• _TASK TO COMPLETE_
Turn the lines below, from the line with "x y a b theta flux" to the line with "247 20 2 1 - 1.0e+03" (both included), into a Markdown table with the columns No. and Line. Number each row and leave out any blank lines.

• _EXTRACTED RECORDS_
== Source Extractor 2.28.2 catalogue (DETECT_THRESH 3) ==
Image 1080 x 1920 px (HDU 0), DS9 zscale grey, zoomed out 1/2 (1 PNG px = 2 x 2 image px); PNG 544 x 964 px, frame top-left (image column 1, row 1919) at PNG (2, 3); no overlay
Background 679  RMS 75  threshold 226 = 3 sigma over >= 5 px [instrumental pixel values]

--

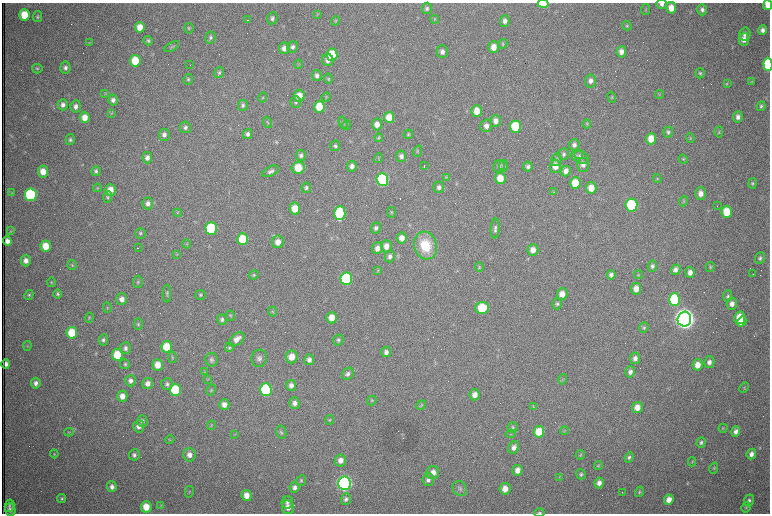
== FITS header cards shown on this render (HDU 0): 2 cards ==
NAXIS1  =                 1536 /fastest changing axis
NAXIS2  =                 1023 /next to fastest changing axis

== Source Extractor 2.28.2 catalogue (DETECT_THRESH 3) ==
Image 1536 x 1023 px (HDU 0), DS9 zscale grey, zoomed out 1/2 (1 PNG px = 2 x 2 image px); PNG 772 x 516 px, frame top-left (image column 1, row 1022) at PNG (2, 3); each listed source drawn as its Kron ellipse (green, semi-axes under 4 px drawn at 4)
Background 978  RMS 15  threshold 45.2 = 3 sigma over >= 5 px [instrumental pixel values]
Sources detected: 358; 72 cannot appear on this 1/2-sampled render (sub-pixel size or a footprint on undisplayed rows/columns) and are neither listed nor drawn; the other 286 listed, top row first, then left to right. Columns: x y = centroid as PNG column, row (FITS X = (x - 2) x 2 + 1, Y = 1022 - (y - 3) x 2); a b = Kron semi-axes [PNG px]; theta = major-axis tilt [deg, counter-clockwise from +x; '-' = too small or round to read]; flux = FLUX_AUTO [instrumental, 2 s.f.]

* * *

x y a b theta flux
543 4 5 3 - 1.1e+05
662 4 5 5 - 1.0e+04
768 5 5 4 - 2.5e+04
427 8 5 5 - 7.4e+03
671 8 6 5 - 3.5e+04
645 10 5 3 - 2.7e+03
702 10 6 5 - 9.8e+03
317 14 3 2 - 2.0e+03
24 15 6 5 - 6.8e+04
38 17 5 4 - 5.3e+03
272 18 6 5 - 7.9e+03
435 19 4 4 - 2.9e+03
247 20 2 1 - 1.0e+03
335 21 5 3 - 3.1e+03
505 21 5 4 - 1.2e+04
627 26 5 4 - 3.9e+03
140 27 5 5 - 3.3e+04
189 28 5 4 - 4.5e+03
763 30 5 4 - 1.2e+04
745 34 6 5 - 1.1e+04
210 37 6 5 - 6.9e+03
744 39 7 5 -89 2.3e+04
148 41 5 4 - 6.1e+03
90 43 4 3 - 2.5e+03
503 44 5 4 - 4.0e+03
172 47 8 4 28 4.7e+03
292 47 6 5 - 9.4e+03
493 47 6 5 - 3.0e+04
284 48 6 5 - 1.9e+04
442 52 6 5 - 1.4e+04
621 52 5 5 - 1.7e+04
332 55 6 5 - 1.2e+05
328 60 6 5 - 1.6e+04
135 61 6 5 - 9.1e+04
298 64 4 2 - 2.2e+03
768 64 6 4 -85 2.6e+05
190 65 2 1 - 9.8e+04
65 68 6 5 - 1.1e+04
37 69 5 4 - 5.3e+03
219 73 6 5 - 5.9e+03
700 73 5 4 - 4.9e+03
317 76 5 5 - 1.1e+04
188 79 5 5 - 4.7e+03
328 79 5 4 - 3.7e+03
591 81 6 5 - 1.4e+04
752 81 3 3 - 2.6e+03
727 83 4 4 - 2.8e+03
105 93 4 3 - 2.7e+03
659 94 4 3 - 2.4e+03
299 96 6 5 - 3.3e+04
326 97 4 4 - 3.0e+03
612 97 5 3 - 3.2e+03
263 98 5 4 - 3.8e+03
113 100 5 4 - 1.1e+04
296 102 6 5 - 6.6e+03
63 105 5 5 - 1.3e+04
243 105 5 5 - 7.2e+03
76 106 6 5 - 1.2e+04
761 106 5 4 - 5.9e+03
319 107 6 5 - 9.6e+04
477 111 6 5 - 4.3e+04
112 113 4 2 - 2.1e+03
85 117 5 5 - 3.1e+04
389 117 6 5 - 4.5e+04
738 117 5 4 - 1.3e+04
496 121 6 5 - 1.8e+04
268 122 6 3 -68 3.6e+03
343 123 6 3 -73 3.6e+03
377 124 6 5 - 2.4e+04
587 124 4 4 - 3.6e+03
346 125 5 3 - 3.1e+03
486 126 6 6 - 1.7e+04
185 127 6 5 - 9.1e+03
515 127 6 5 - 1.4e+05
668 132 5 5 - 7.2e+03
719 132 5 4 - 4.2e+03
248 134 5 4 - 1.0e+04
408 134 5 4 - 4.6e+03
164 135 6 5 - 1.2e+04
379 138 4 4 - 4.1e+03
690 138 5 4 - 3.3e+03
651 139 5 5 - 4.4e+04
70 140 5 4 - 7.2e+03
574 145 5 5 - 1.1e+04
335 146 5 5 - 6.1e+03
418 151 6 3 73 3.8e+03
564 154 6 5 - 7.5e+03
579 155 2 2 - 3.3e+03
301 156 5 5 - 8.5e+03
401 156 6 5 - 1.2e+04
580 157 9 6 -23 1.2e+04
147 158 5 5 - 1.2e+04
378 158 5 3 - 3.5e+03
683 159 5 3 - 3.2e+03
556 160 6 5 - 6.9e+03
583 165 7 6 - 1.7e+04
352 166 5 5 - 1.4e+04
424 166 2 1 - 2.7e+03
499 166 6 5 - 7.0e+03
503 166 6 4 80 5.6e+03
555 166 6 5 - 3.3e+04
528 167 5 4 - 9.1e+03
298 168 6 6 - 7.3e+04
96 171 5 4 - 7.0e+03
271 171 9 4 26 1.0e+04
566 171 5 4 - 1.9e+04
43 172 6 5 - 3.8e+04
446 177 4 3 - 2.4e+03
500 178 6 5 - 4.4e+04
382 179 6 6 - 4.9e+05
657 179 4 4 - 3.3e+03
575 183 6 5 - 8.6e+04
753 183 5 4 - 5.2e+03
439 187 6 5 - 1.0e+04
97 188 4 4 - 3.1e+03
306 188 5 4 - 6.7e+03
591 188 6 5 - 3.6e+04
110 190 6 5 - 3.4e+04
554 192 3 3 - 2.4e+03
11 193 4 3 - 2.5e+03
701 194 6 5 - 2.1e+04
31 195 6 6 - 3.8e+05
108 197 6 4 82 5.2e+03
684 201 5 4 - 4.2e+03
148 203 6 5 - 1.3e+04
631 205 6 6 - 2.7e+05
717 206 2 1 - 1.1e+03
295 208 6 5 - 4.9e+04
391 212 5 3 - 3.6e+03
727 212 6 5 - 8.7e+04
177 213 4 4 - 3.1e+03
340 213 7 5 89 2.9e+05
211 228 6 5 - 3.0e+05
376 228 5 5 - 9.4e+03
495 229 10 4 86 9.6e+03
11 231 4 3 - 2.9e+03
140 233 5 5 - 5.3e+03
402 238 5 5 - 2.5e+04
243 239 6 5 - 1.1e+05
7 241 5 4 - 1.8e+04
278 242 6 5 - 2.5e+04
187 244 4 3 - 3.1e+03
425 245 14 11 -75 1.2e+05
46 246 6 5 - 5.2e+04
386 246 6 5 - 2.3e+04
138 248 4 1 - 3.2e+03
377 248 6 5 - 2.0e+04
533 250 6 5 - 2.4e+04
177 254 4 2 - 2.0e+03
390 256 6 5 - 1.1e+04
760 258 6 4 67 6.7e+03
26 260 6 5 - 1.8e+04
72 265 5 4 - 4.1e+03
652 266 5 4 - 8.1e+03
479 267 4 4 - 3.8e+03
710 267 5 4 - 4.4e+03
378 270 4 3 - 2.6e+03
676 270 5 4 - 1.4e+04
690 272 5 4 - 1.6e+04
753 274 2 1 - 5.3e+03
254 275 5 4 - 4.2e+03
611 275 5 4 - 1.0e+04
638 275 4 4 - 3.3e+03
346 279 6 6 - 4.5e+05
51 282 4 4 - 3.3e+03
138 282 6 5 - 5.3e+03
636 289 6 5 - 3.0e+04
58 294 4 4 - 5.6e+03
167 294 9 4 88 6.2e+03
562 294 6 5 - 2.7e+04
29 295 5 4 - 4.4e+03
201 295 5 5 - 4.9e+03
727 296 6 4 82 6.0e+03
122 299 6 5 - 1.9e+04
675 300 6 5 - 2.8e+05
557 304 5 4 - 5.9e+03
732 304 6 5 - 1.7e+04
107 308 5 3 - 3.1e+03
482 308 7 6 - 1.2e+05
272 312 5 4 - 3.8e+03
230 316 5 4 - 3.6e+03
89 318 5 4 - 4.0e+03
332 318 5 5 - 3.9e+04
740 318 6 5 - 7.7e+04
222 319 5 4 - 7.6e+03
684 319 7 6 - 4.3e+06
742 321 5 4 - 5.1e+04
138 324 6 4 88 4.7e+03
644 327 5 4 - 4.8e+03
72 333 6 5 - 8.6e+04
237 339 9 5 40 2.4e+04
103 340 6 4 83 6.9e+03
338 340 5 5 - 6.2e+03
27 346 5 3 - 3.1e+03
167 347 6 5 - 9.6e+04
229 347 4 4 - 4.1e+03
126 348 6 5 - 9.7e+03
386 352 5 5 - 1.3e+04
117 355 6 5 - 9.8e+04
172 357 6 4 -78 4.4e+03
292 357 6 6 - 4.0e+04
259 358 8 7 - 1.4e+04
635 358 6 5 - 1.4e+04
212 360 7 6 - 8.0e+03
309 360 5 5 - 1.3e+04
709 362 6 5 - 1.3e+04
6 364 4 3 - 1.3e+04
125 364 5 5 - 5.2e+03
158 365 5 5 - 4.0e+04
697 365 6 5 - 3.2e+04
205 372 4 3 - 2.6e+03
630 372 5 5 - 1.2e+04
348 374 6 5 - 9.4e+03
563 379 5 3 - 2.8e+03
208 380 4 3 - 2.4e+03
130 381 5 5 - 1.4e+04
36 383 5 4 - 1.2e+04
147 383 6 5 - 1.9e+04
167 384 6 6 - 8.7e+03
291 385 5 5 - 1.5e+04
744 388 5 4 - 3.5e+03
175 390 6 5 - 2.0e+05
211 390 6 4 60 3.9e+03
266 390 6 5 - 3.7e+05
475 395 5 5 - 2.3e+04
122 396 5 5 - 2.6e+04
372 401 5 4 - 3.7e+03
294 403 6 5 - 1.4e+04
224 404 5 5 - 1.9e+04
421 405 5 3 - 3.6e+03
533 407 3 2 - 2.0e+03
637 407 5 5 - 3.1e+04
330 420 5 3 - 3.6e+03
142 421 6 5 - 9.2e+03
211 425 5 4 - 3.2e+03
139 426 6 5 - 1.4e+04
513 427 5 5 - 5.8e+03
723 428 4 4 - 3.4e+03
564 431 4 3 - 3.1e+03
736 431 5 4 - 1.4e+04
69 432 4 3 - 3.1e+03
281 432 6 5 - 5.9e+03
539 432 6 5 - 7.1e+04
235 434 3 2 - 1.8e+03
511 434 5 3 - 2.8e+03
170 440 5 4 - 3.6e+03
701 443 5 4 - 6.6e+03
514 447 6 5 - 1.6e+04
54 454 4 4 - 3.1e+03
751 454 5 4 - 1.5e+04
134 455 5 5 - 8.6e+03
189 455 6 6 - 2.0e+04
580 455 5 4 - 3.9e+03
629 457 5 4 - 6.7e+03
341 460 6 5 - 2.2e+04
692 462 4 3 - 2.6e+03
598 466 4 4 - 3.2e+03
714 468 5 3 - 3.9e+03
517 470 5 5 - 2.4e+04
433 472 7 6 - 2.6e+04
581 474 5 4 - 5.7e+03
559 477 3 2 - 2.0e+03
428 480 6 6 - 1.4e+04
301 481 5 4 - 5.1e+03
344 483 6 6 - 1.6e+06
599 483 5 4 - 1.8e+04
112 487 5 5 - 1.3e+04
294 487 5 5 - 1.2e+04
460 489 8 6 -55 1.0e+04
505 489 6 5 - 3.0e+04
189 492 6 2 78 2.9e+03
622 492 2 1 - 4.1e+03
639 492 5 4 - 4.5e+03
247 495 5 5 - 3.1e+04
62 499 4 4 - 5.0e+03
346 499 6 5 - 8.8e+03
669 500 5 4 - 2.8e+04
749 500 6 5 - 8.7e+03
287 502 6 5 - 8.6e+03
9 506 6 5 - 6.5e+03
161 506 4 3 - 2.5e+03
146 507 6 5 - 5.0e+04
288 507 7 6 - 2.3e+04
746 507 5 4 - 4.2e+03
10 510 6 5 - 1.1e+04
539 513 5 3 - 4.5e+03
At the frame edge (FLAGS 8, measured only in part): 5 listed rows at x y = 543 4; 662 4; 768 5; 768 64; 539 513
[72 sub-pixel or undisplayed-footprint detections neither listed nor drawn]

• _OUTPUT BELOW_
| No. | Line |
|---|---|
| 1 | x y a b theta flux |
| 2 | 543 4 5 3 - 1.1e+05 |
| 3 | 662 4 5 5 - 1.0e+04 |
| 4 | 768 5 5 4 - 2.5e+04 |
| 5 | 427 8 5 5 - 7.4e+03 |
| 6 | 671 8 6 5 - 3.5e+04 |
| 7 | 645 10 5 3 - 2.7e+03 |
| 8 | 702 10 6 5 - 9.8e+03 |
| 9 | 317 14 3 2 - 2.0e+03 |
| 10 | 24 15 6 5 - 6.8e+04 |
| 11 | 38 17 5 4 - 5.3e+03 |
| 12 | 272 18 6 5 - 7.9e+03 |
| 13 | 435 19 4 4 - 2.9e+03 |
| 14 | 247 20 2 1 - 1.0e+03 |